TASK REQUIREMENTS:
Leave every image out, and return the rest of the data word for word.

== DATASET SECTION

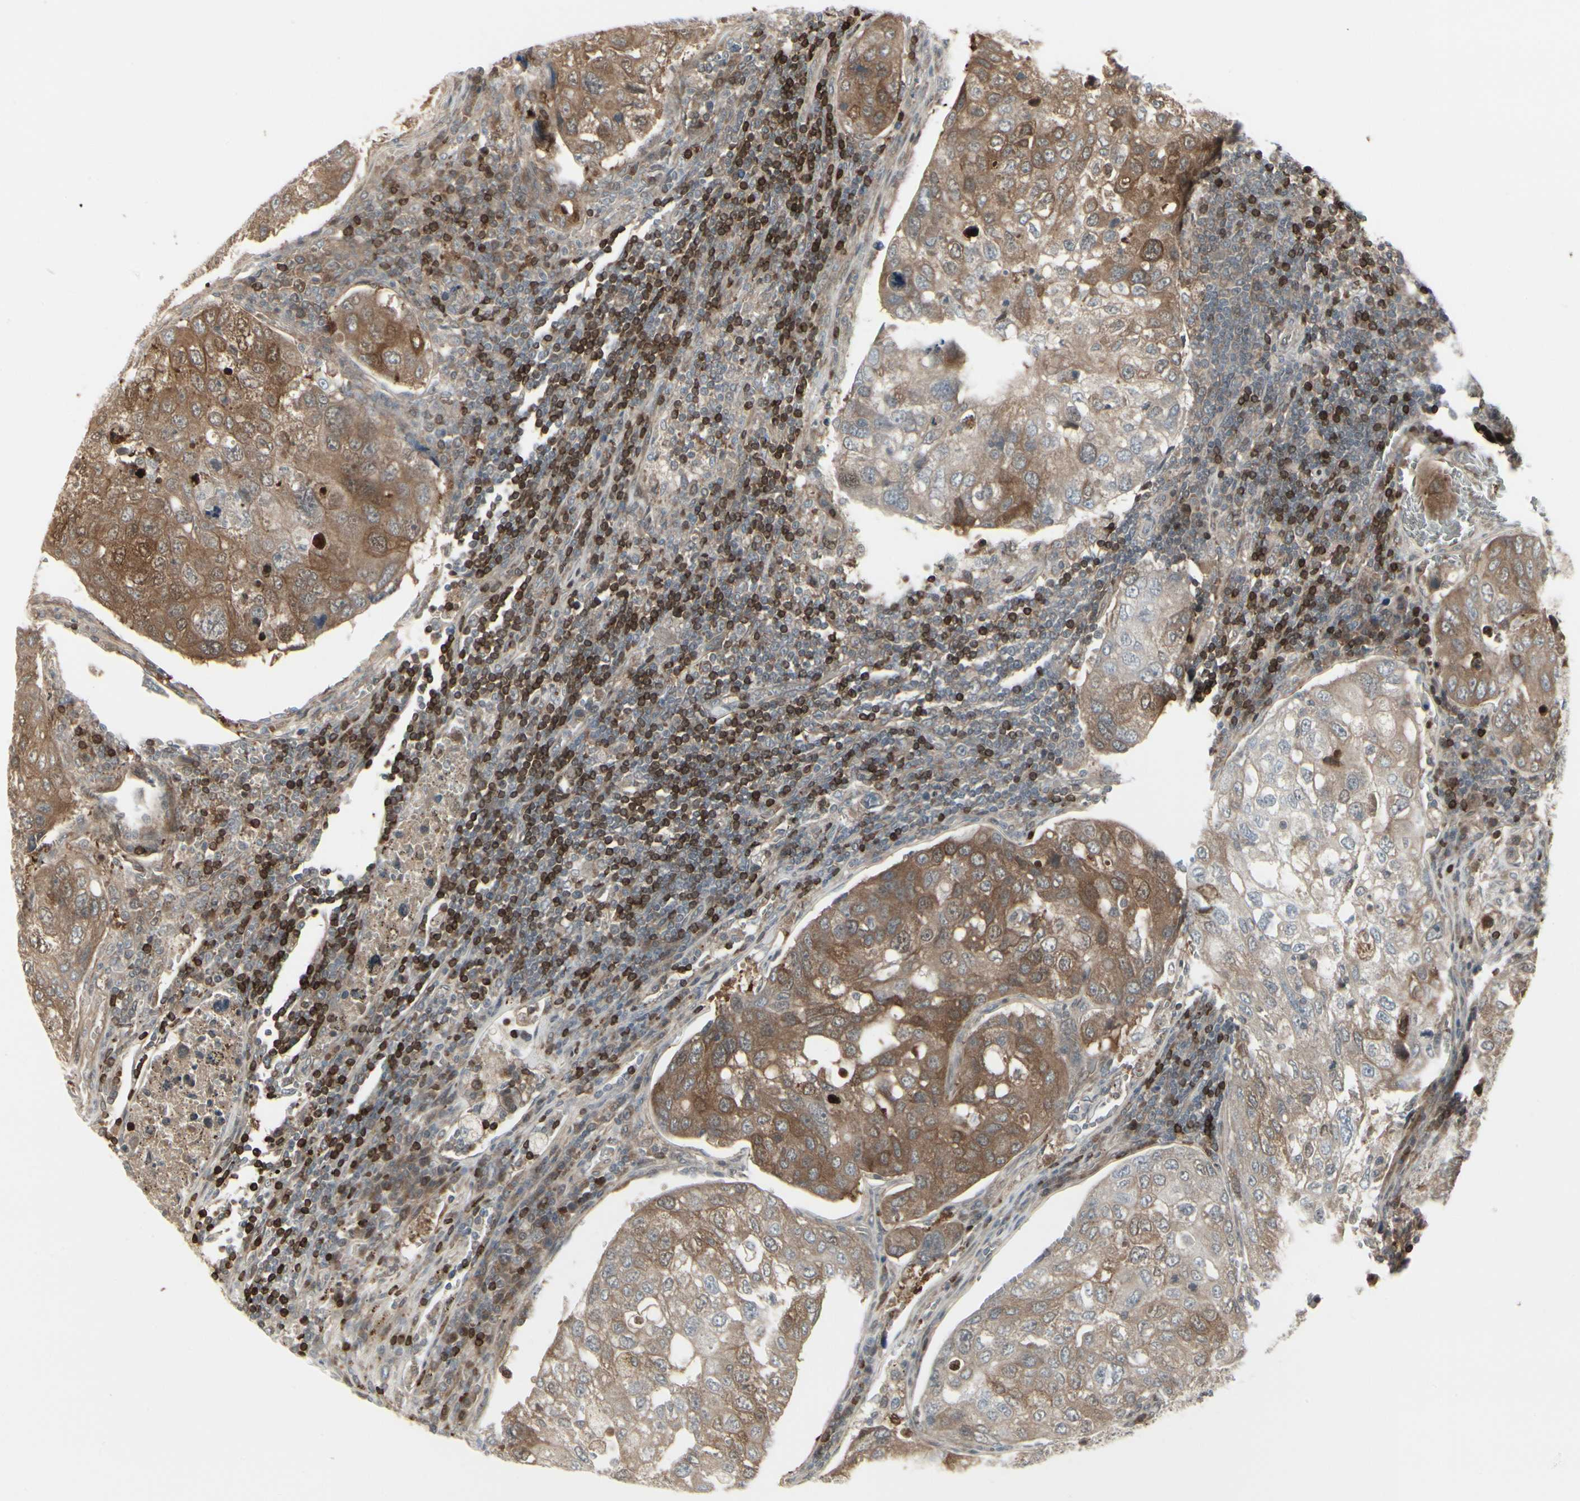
{"staining": {"intensity": "moderate", "quantity": ">75%", "location": "cytoplasmic/membranous"}, "tissue": "urothelial cancer", "cell_type": "Tumor cells", "image_type": "cancer", "snomed": [{"axis": "morphology", "description": "Urothelial carcinoma, High grade"}, {"axis": "topography", "description": "Lymph node"}, {"axis": "topography", "description": "Urinary bladder"}], "caption": "High-power microscopy captured an immunohistochemistry micrograph of high-grade urothelial carcinoma, revealing moderate cytoplasmic/membranous staining in approximately >75% of tumor cells.", "gene": "IGFBP6", "patient": {"sex": "male", "age": 51}}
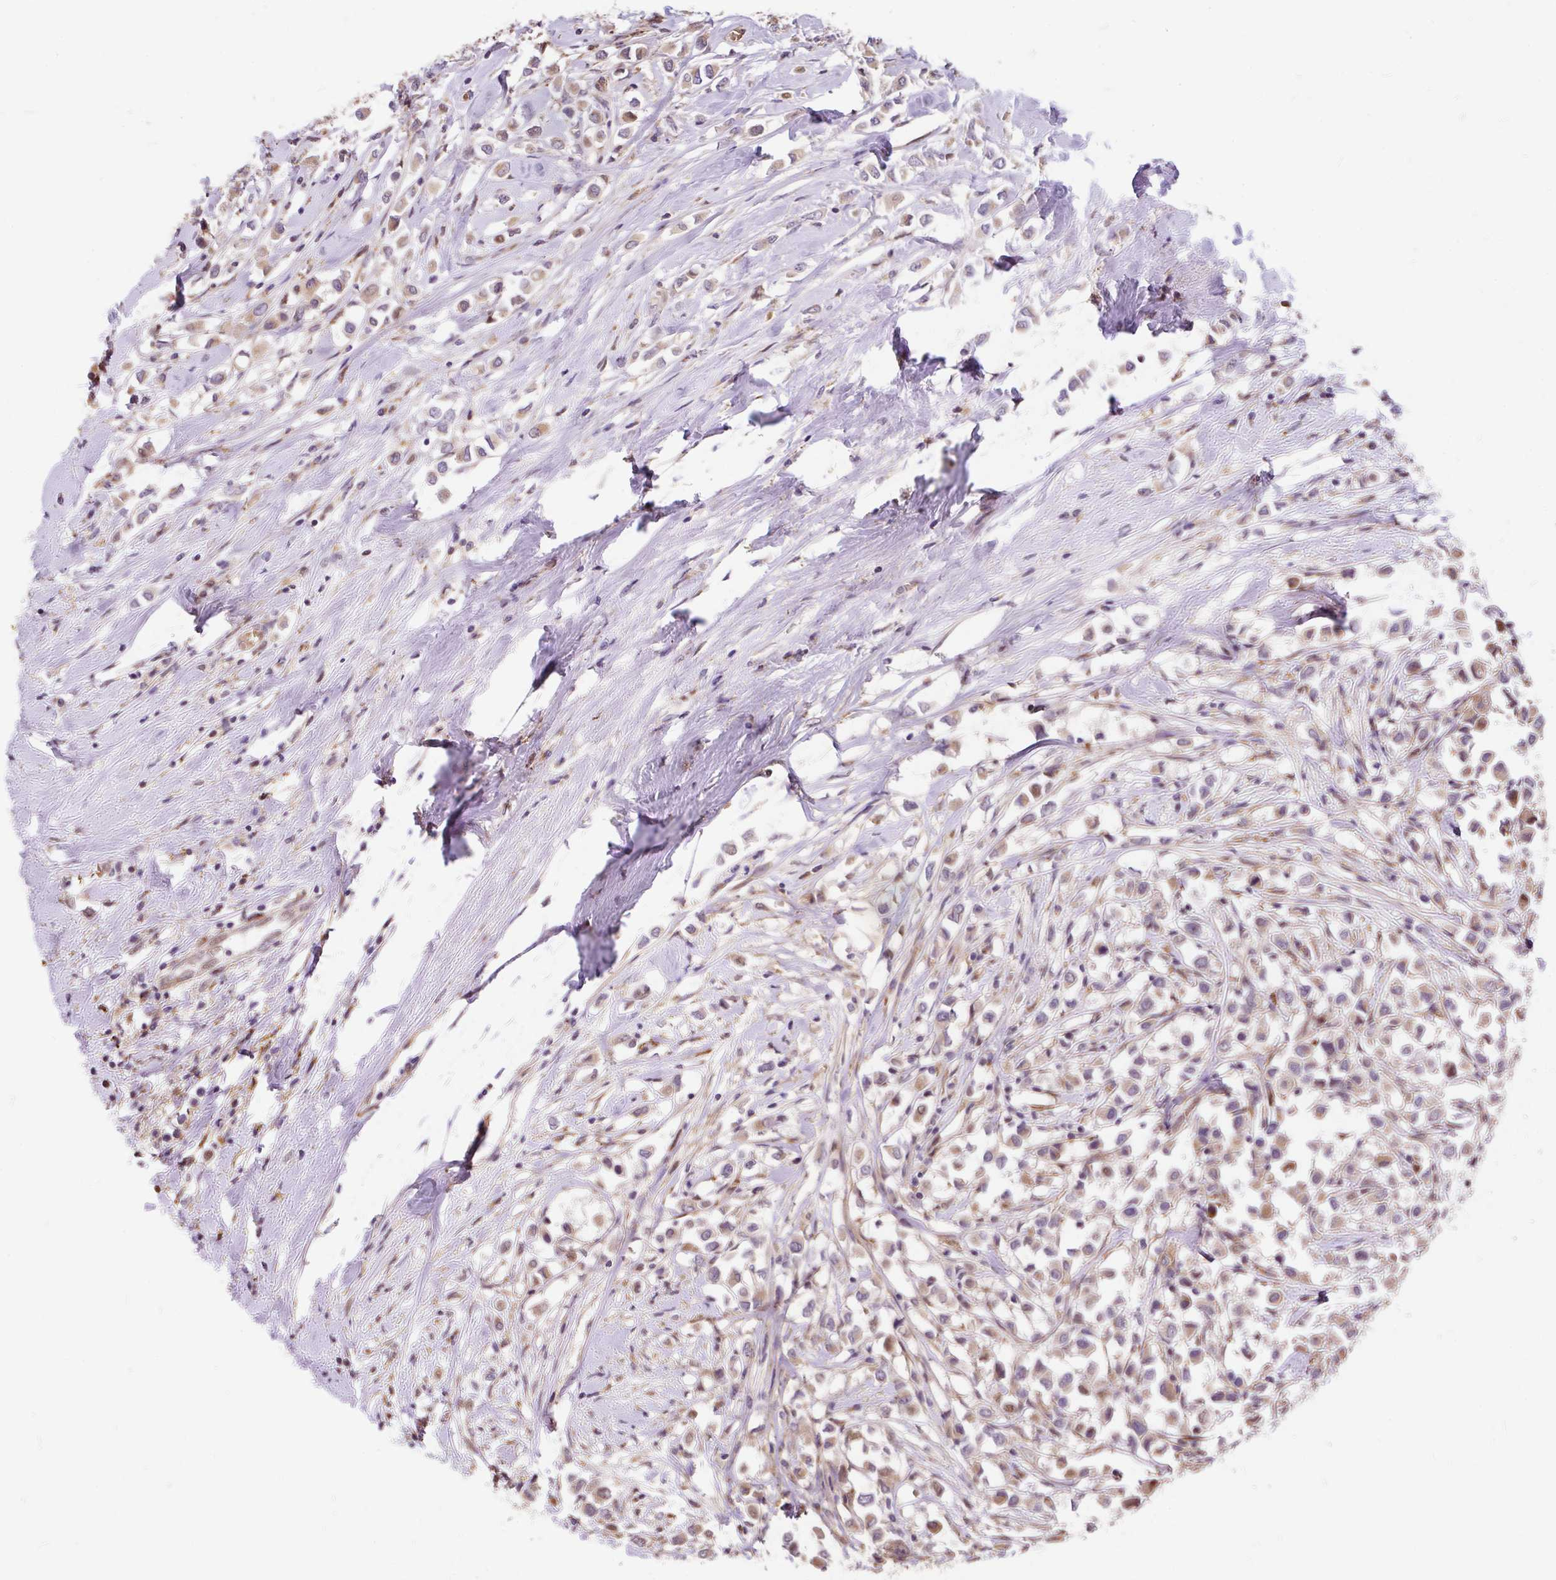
{"staining": {"intensity": "weak", "quantity": "25%-75%", "location": "cytoplasmic/membranous"}, "tissue": "breast cancer", "cell_type": "Tumor cells", "image_type": "cancer", "snomed": [{"axis": "morphology", "description": "Duct carcinoma"}, {"axis": "topography", "description": "Breast"}], "caption": "Tumor cells display low levels of weak cytoplasmic/membranous staining in about 25%-75% of cells in breast intraductal carcinoma. (DAB (3,3'-diaminobenzidine) IHC, brown staining for protein, blue staining for nuclei).", "gene": "PUS7L", "patient": {"sex": "female", "age": 61}}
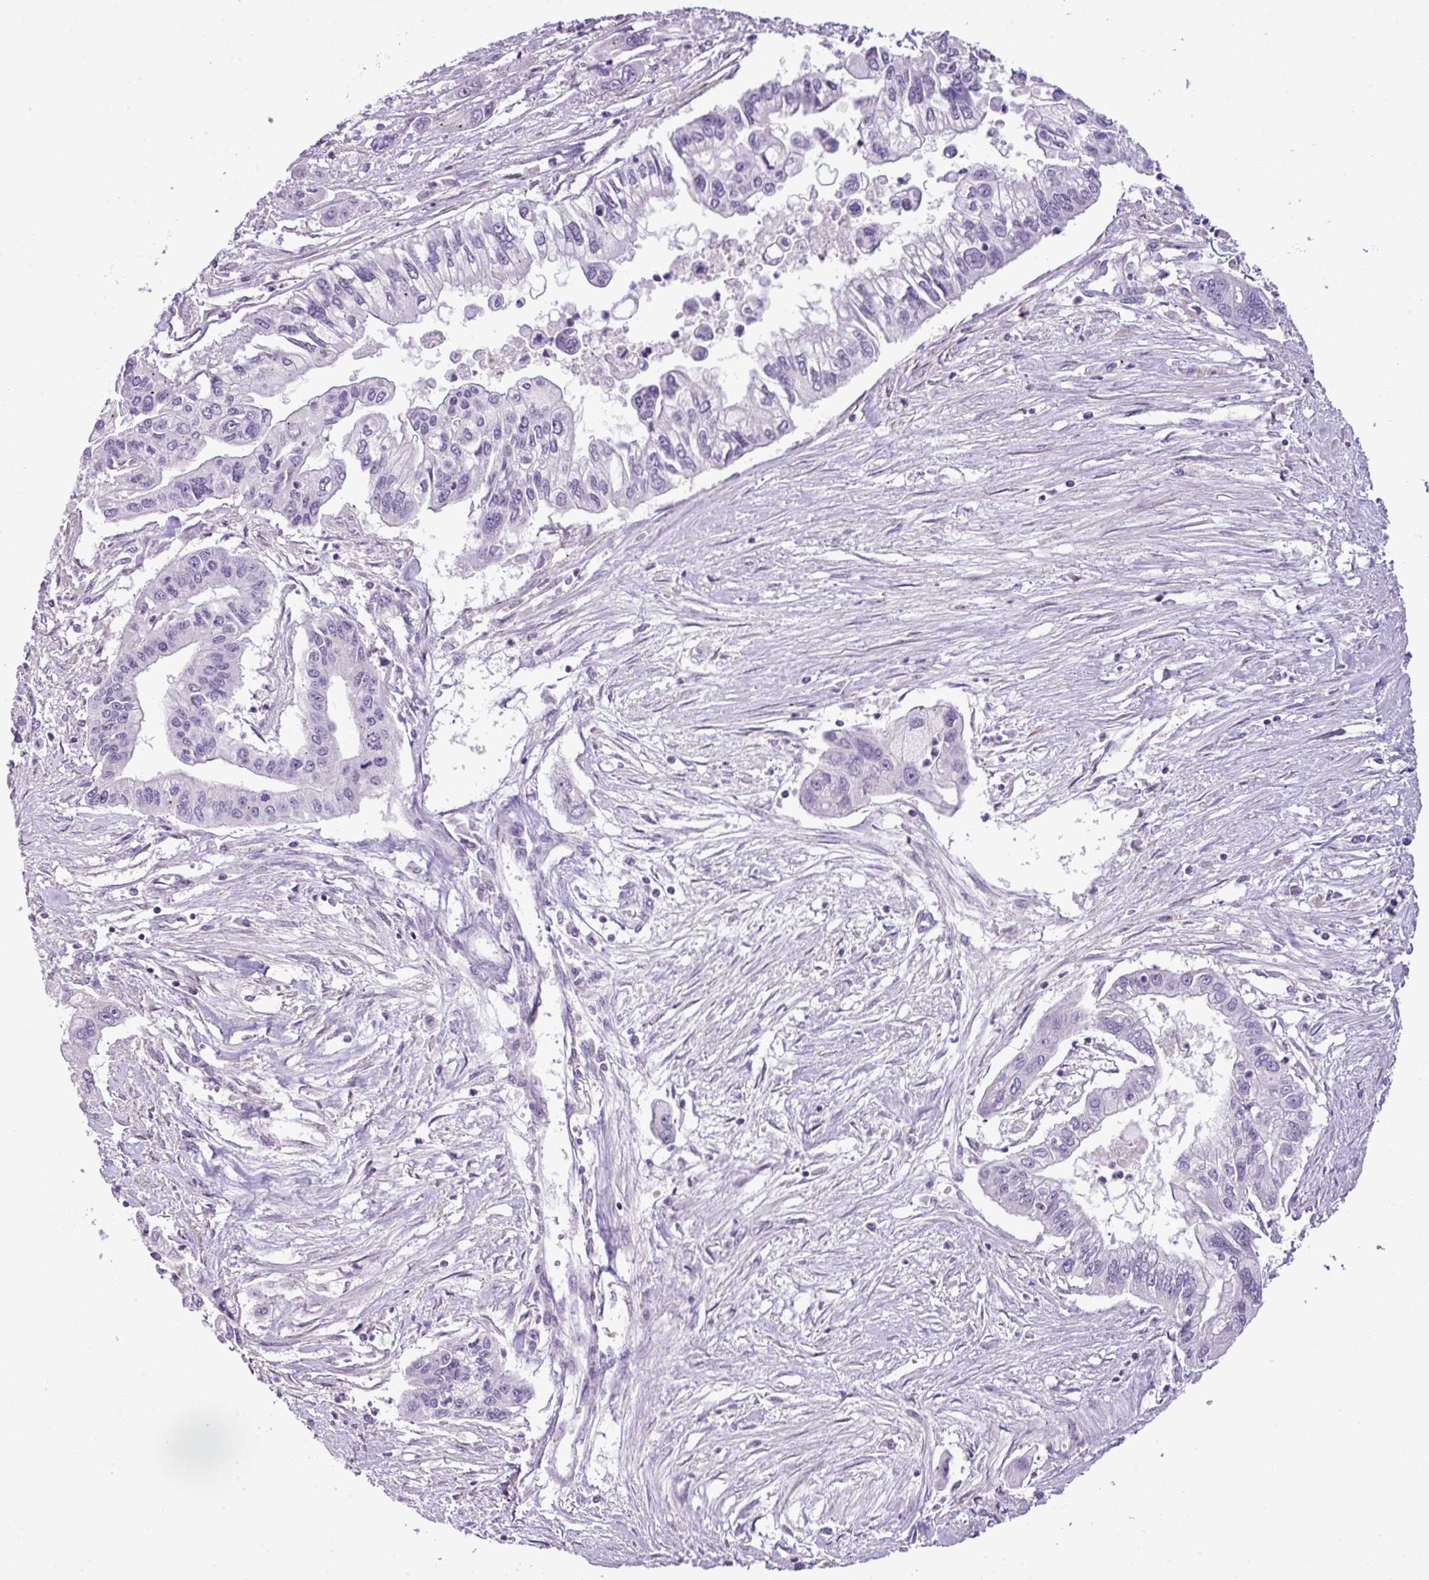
{"staining": {"intensity": "negative", "quantity": "none", "location": "none"}, "tissue": "pancreatic cancer", "cell_type": "Tumor cells", "image_type": "cancer", "snomed": [{"axis": "morphology", "description": "Adenocarcinoma, NOS"}, {"axis": "topography", "description": "Pancreas"}], "caption": "DAB immunohistochemical staining of human pancreatic cancer reveals no significant expression in tumor cells.", "gene": "DNAJB13", "patient": {"sex": "male", "age": 62}}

====

WRITTEN ANSWER:
{"staining": {"intensity": "moderate", "quantity": ">75%", "location": "cytoplasmic/membranous"}, "tissue": "urothelial cancer", "cell_type": "Tumor cells", "image_type": "cancer", "snomed": [{"axis": "morphology", "description": "Urothelial carcinoma, High grade"}, {"axis": "topography", "description": "Lymph node"}, {"axis": "topography", "description": "Urinary bladder"}], "caption": "High-power microscopy captured an immunohistochemistry micrograph of high-grade urothelial carcinoma, revealing moderate cytoplasmic/membranous staining in approximately >75% of tumor cells.", "gene": "IGFBP6", "patient": {"sex": "male", "age": 51}}
{"staining": {"intensity": "weak", "quantity": "25%-75%", "location": "cytoplasmic/membranous"}, "tissue": "breast cancer", "cell_type": "Tumor cells", "image_type": "cancer", "snomed": [{"axis": "morphology", "description": "Duct carcinoma"}, {"axis": "topography", "description": "Breast"}], "caption": "Tumor cells display low levels of weak cytoplasmic/membranous staining in about 25%-75% of cells in breast intraductal carcinoma. (DAB (3,3'-diaminobenzidine) IHC, brown staining for protein, blue staining for nuclei).", "gene": "PUS7L", "patient": {"sex": "female", "age": 61}}
{"staining": {"intensity": "negative", "quantity": "none", "location": "none"}, "tissue": "pancreatic cancer", "cell_type": "Tumor cells", "image_type": "cancer", "snomed": [{"axis": "morphology", "description": "Adenocarcinoma, NOS"}, {"axis": "topography", "description": "Pancreas"}], "caption": "DAB immunohistochemical staining of human pancreatic cancer reveals no significant expression in tumor cells.", "gene": "DNAJB13", "patient": {"sex": "male", "age": 62}}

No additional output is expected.